The announcement by workers in the Ghazl El-Mahalla Spinning Mill that they would go on strike on April 6 had prompted calls by activists and political opposition groups for a nationwide general strike on the same day.
When the Ghazl El-Mahalla strike was aborted following intense intimidation by security bodies and worker disunity, hundreds of people in the Delta town of Mahalla, in which the factory is located, took to the streets shortly around 4 pm.
According to journalists and eyewitnesses, the crowds of people which converged on the main square were protesting rising food prices caused by soaring inflation.
While the government alleges that it was criminally-motivated thugs who were responsible for the ensuing violence that broke out on April 6 and 7, eyewitnesses say that heavy-handed policing by hundreds of security body troops who allegedly used live ammunition against crowds was the real cause of the violence.
A 15-year-old boy, Ali Mabrouk, was shot dead while standing in the third floor balcony of his home on the night of April 6.

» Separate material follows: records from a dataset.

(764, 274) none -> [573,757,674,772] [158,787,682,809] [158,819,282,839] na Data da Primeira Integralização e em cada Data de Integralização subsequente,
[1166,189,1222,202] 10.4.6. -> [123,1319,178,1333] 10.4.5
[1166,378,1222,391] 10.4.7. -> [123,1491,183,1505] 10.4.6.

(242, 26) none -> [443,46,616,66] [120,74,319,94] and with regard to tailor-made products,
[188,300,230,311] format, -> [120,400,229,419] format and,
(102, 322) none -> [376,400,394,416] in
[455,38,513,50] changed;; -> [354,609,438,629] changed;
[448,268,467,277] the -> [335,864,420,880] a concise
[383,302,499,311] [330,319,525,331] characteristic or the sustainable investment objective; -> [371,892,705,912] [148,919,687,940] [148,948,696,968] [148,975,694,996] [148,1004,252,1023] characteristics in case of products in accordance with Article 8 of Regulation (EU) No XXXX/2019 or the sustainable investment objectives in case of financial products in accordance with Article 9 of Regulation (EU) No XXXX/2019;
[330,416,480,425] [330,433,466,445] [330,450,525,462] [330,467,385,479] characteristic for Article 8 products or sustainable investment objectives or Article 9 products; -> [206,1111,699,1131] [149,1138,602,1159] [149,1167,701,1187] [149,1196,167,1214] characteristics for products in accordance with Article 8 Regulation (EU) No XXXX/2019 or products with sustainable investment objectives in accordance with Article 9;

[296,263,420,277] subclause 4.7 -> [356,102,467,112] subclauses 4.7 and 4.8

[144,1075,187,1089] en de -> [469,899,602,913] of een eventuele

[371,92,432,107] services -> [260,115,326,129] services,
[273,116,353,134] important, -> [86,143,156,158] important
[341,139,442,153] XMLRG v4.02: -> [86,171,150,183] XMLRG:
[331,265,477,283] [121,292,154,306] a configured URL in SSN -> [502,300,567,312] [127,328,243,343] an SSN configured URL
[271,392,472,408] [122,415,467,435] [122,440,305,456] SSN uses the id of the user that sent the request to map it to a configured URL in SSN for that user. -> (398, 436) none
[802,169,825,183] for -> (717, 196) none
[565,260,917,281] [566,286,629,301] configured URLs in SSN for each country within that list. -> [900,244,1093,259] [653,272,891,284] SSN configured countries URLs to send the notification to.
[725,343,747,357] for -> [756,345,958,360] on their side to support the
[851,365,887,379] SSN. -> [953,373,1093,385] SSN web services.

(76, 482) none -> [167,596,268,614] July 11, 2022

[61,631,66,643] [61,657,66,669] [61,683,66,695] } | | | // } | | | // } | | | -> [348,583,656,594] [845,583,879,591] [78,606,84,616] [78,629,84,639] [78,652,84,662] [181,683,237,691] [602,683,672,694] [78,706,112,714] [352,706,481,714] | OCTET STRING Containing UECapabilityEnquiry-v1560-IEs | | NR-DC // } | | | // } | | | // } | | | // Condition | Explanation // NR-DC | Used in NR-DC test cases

His family told Daily News Egypt that central security force troops were underneath the house at the time of the shooting.
Hundreds of people — including children — were rounded up and arrested over the course of the two days.
According to defense lawyer Ahmad Ezzat of the Association for Freedom of Thought and Expression, some of the group of 49 who were either detained or remain in detention, have alleged that they were tortured.
The charges against the group — some carrying lengthy prison sentences — will be heard by an exceptional court established under the emergency law which lacks basic guarantees of due process.
Human Rights Watch in a statement issued on Friday called on Egyptian authorities to quash the transfer of the case to the Supreme State Security Court.
“The Supreme State Security Court was established under Egypt’s emergency law in 1980 and follows procedures that violate internationally recognized fair trial norms,” the statement reads.
“In violation of guarantees of the independence of the judiciary, two military judges may sit alongside the Security Court’s regular bench of three civilian judges,” it continues.
In addition to concerns about the trial process itself, lawyers and activists have expressed concern both about the police investigation process and the motives for bringing the charges.
In early June Egyptian daily El-Badeel published parts of the public prosecution office’s questioning of a state security officer involved in the case.
Muhammad Fathy Abdel-Rahman told the public prosecution office that he had relied on “80 or 90 sources” to gather evidence against those alleged to have committed crimes on April 6 and 7 in Mahalla.
Abdel-Rahman reportedly refused to divulge the name of these sources — some of whom are not police — in order to “protect their safety.”
He was also quoted as saying that not all the sources were actually present at the scene of the events.
Furthermore, Abdel-Rahman allegedly told the public prosecution office that he and other members of the police investigation squad did not actually take part in surveillance of suspects “because of the scale of the events” in Mahalla.
In an op-ed published this month in the Socialist Worker, a British publication, activist Hossam El-Hamalawy alleges that the 49 are “scapegoats for the uprising” in Mahalla and describes the legal process against them as a “show trial.”